Exercise instructions: Reproduce only the records from their first line through the line containing "você faz quando", substituting "marine" for "maritime" and leaving everything else unchanged.

Data for this task:
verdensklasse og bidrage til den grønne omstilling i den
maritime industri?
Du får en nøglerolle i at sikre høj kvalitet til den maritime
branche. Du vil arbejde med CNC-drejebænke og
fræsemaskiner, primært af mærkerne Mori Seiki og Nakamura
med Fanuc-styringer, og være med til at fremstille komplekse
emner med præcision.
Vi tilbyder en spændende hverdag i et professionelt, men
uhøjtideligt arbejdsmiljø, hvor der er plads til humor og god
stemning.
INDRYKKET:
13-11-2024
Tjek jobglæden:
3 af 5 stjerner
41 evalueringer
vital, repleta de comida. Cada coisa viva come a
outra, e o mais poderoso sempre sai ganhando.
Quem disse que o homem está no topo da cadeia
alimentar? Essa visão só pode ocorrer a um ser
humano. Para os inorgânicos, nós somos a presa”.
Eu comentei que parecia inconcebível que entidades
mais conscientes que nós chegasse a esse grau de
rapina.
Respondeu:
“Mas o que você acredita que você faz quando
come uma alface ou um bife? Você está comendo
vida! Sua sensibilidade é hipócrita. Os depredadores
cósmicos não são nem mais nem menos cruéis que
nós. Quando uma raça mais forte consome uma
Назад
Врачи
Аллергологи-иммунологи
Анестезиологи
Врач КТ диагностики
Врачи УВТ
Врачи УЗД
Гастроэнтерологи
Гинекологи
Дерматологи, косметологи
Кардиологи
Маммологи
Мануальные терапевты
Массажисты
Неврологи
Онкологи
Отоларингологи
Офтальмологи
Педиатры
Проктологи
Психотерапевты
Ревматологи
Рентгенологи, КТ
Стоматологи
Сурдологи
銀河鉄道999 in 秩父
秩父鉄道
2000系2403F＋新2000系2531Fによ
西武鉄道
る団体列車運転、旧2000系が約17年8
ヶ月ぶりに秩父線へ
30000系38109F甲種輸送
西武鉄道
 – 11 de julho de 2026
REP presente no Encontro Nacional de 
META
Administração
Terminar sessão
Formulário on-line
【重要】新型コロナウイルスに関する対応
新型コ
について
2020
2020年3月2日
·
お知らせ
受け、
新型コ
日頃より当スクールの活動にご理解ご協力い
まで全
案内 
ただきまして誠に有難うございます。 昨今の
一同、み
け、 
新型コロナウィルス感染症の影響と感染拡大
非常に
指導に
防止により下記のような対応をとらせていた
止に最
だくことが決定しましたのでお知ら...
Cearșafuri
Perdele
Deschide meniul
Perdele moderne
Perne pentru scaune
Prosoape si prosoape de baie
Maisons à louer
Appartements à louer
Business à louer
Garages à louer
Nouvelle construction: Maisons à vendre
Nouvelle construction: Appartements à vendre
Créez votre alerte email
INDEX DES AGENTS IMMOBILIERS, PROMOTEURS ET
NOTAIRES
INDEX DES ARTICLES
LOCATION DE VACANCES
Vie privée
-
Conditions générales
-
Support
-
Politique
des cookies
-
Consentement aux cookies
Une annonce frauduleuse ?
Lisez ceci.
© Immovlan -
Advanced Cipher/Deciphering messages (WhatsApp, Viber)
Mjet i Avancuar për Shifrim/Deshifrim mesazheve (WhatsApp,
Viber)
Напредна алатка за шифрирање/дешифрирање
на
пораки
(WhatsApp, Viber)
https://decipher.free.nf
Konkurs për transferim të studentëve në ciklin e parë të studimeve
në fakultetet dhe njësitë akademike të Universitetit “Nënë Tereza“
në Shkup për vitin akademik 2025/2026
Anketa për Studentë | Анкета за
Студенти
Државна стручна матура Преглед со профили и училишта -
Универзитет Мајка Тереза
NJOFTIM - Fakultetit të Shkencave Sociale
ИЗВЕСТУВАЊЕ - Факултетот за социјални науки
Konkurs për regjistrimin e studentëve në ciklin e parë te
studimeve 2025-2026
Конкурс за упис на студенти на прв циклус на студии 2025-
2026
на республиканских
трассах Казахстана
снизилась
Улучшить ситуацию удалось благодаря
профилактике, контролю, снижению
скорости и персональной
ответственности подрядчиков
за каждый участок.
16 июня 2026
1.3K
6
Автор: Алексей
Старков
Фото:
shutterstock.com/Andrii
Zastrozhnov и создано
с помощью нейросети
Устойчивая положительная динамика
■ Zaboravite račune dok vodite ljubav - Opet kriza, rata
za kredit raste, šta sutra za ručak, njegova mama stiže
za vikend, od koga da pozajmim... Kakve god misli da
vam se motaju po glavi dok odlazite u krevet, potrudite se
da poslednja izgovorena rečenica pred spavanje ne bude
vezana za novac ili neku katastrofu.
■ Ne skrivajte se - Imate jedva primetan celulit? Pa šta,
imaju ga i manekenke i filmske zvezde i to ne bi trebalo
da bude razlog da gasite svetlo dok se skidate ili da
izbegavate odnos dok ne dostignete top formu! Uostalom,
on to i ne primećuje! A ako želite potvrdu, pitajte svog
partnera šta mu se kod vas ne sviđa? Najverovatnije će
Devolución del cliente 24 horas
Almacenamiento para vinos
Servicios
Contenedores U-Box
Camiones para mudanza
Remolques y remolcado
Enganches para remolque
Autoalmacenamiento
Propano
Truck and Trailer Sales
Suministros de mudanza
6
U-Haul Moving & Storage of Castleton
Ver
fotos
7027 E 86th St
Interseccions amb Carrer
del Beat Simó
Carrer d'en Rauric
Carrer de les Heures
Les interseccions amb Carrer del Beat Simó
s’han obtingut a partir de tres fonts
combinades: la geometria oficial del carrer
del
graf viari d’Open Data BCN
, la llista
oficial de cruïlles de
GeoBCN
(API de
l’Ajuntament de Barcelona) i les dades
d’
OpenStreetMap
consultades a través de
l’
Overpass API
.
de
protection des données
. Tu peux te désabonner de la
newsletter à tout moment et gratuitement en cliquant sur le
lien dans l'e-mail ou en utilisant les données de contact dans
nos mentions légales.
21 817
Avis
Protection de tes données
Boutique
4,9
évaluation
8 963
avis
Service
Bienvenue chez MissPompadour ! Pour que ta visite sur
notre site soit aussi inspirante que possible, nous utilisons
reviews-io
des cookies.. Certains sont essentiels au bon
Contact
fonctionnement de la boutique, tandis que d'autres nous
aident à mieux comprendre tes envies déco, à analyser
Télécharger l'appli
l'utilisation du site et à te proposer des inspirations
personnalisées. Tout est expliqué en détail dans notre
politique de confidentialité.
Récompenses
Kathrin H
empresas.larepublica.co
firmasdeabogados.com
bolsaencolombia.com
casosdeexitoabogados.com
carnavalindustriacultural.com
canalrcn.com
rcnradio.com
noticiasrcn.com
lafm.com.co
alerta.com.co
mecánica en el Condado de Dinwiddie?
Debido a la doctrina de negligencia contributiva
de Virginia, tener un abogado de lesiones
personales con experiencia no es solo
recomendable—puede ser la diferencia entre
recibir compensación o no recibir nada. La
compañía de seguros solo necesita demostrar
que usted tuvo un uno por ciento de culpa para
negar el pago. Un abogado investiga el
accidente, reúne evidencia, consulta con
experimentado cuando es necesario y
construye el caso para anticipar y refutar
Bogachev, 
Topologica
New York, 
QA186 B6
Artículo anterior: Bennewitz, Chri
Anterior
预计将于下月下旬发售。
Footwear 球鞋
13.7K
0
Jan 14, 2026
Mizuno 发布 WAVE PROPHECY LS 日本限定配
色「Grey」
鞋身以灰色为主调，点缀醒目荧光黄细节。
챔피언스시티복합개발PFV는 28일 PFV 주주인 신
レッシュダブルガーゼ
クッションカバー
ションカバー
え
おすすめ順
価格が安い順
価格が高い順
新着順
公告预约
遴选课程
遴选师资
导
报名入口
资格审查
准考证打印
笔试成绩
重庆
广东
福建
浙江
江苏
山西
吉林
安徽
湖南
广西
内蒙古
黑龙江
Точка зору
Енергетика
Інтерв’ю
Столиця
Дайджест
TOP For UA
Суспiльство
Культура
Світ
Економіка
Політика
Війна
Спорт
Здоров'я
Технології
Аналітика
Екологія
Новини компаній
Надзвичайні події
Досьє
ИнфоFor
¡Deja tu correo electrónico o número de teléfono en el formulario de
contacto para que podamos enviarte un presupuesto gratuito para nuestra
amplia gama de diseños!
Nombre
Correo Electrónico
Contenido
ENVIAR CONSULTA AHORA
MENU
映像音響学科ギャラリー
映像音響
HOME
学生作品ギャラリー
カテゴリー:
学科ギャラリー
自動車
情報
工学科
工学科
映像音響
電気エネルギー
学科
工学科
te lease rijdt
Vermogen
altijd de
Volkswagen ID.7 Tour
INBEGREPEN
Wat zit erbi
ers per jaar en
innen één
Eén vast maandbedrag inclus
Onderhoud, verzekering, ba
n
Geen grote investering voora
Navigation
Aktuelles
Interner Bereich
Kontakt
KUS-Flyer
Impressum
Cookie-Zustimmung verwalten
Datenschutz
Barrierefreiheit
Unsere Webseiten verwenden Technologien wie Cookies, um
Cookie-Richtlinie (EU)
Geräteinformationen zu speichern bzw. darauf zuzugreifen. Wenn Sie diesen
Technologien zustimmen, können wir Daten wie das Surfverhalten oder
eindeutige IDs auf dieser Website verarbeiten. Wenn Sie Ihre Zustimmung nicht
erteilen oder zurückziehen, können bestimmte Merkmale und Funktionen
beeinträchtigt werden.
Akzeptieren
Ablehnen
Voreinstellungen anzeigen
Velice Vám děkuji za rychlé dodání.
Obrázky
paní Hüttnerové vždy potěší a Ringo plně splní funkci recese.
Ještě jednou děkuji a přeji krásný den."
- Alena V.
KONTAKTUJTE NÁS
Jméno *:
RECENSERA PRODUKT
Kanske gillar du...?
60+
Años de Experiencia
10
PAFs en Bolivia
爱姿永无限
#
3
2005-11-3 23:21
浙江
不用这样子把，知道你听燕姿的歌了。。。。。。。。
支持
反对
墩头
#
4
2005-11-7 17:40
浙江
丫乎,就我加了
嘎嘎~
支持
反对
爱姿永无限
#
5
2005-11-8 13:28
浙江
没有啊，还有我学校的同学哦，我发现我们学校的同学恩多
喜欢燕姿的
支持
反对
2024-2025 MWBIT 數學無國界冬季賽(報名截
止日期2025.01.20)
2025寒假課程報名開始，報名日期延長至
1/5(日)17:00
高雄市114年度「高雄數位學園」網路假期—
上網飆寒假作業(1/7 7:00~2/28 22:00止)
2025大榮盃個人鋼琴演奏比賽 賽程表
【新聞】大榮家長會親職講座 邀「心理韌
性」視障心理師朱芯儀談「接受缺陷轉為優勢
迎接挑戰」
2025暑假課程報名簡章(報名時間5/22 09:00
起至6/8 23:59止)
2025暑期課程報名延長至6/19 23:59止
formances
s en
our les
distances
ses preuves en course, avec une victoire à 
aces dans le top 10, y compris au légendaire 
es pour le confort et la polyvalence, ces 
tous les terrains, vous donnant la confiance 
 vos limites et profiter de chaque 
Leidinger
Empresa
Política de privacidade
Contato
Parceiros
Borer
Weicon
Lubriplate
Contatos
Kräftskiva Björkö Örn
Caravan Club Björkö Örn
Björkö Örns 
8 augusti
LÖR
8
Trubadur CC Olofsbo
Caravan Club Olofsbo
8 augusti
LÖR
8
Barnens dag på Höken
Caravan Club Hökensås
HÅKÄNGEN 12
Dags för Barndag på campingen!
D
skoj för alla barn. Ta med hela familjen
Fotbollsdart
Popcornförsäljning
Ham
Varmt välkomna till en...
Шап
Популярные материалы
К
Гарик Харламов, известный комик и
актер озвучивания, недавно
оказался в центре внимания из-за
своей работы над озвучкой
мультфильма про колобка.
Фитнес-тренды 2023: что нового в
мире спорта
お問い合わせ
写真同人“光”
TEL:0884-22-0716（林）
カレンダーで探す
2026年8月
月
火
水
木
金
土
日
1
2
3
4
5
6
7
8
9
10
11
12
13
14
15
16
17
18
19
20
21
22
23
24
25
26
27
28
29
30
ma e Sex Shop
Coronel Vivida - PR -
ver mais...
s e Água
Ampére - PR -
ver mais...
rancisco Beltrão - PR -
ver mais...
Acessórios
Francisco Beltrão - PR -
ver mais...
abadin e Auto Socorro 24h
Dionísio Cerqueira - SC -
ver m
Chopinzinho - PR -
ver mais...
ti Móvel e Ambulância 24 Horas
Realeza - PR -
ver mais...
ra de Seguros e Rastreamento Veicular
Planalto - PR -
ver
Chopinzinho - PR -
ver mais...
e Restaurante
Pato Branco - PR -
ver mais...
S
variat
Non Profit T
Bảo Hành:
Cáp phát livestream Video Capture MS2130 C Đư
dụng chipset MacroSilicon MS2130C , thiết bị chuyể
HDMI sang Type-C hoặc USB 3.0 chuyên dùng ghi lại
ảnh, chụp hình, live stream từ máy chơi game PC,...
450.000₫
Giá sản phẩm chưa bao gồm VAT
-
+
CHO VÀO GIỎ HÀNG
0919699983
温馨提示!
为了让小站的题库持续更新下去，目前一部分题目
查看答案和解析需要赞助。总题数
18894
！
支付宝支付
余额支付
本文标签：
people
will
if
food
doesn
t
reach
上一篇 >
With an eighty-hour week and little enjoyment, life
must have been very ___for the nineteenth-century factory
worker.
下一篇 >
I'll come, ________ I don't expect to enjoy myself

Answer area:
verdensklasse og bidrage til den grønne omstilling i den
marine industri?
Du får en nøglerolle i at sikre høj kvalitet til den marine
branche. Du vil arbejde med CNC-drejebænke og
fræsemaskiner, primært af mærkerne Mori Seiki og Nakamura
med Fanuc-styringer, og være med til at fremstille komplekse
emner med præcision.
Vi tilbyder en spændende hverdag i et professionelt, men
uhøjtideligt arbejdsmiljø, hvor der er plads til humor og god
stemning.
INDRYKKET:
13-11-2024
Tjek jobglæden:
3 af 5 stjerner
41 evalueringer
vital, repleta de comida. Cada coisa viva come a
outra, e o mais poderoso sempre sai ganhando.
Quem disse que o homem está no topo da cadeia
alimentar? Essa visão só pode ocorrer a um ser
humano. Para os inorgânicos, nós somos a presa”.
Eu comentei que parecia inconcebível que entidades
mais conscientes que nós chegasse a esse grau de
rapina.
Respondeu:
“Mas o que você acredita que você faz quando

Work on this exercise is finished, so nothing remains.